Organised crime remains an issue throughout the Central American region. In Guatemala, the Centre for National Economic Research found an uptick in homicides between 2021 and 2022, for a rate of 17.3 murders per 100,000 inhabitants.
Poverty is on the rise, too. Around 60 percent of the population rests below the poverty line, and the country has some of the highest rates of youth malnutrition in Latin America, with the United Nations estimating that one out of every two children suffers from it.
The dire conditions have forced hundreds of people a day to leave Guatemala to find opportunities elsewhere.

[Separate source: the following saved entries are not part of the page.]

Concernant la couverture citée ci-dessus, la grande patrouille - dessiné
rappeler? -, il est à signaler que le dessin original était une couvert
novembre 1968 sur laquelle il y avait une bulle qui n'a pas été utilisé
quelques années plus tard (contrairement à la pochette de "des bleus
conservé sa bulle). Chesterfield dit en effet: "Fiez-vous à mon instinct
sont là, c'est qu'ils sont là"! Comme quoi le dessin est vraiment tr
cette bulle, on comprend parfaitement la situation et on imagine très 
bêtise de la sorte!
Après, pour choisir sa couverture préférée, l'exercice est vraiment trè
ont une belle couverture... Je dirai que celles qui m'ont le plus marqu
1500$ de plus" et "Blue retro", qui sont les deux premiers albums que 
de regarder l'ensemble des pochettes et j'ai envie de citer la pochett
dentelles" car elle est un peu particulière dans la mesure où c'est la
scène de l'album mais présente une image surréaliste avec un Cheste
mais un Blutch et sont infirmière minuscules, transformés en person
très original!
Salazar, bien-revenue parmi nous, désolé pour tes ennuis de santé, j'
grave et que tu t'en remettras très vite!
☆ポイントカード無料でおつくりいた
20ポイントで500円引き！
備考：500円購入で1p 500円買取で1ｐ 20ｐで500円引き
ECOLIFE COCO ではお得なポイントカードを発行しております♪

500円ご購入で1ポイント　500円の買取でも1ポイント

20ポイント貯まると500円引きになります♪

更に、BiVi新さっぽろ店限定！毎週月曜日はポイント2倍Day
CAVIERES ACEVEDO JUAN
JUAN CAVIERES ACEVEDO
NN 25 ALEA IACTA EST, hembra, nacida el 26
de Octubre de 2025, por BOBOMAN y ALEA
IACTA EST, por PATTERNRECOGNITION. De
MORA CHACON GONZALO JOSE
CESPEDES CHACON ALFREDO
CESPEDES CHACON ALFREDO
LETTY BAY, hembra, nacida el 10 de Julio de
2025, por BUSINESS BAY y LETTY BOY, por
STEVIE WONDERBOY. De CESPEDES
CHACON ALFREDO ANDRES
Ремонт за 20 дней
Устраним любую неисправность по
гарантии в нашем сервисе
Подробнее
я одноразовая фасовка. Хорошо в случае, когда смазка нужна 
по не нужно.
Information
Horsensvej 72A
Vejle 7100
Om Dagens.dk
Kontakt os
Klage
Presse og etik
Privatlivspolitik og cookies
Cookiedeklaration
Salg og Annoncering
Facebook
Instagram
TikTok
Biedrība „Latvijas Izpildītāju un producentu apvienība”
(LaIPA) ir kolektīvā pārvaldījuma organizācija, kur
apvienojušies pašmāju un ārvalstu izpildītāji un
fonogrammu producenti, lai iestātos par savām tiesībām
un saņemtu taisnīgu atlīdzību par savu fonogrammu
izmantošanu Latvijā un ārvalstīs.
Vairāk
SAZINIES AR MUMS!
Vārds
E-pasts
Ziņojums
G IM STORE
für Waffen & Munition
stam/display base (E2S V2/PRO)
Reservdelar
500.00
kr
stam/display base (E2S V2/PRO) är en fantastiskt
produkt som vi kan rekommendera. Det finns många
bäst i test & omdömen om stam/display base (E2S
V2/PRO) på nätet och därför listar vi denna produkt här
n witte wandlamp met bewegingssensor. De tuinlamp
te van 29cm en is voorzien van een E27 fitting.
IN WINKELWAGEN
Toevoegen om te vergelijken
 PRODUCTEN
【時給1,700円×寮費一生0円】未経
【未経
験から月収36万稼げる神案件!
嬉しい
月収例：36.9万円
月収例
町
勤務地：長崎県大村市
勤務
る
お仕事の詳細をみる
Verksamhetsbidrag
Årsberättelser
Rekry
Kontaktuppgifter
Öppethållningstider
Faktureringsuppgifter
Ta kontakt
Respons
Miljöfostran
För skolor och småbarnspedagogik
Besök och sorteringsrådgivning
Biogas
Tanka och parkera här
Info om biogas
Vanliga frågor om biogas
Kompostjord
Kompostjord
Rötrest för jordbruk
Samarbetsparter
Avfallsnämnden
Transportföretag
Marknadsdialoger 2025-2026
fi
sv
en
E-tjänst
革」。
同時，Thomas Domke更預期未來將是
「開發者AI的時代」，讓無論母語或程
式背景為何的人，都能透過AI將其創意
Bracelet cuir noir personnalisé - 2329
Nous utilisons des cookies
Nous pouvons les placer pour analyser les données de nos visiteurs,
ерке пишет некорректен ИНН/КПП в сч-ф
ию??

But Arevalo and the Seed Movement have proposed to stem migration by offering greater job training and employment, including through temporary work programmes.
He has also expressed openness to working with the international community, especially Mexico and the US, to address the migration crisis.
“We are willing to collaborate and build international cooperation to find structural solutions to the problem of migration,” Jonathan Menkos, a congressman-elect and economist who worked on the Seed Movement party’s governance plan, told Al Jazeera.
“We have to think about the wellbeing of the people and how we reduce the needs that people have that force them to migrate to another country.”